**Assignment:** The output should consist solely of the line containing "time as you." and the lines that follow it through the end of the data below.

=== Input material ===

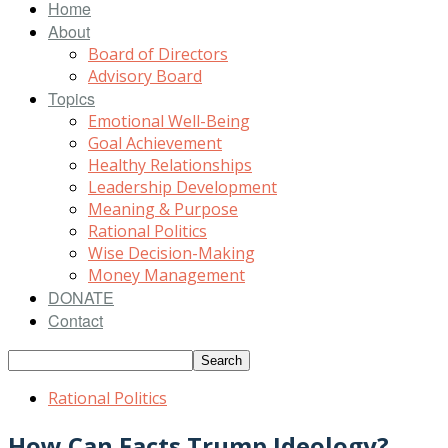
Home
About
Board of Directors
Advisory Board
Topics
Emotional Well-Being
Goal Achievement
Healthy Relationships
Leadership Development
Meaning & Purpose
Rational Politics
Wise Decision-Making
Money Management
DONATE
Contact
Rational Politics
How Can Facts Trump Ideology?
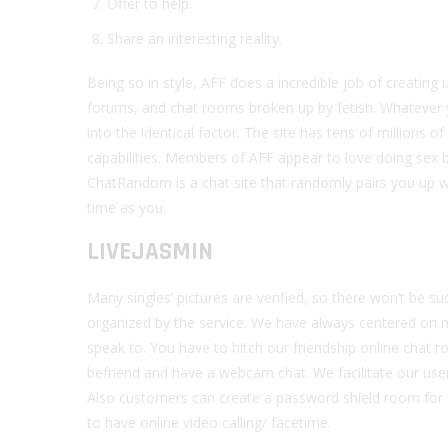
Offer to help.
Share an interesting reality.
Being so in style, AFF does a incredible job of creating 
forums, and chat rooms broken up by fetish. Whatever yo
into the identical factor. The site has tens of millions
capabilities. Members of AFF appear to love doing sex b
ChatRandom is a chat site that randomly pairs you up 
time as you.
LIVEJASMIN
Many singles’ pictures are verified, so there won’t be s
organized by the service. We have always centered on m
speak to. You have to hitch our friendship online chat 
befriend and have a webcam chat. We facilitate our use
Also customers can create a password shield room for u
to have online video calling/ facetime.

===

**Result for this task:**
time as you.
LIVEJASMIN
Many singles’ pictures are verified, so there won’t be s
organized by the service. We have always centered on m
speak to. You have to hitch our friendship online chat 
befriend and have a webcam chat. We facilitate our use
Also customers can create a password shield room for u
to have online video calling/ facetime.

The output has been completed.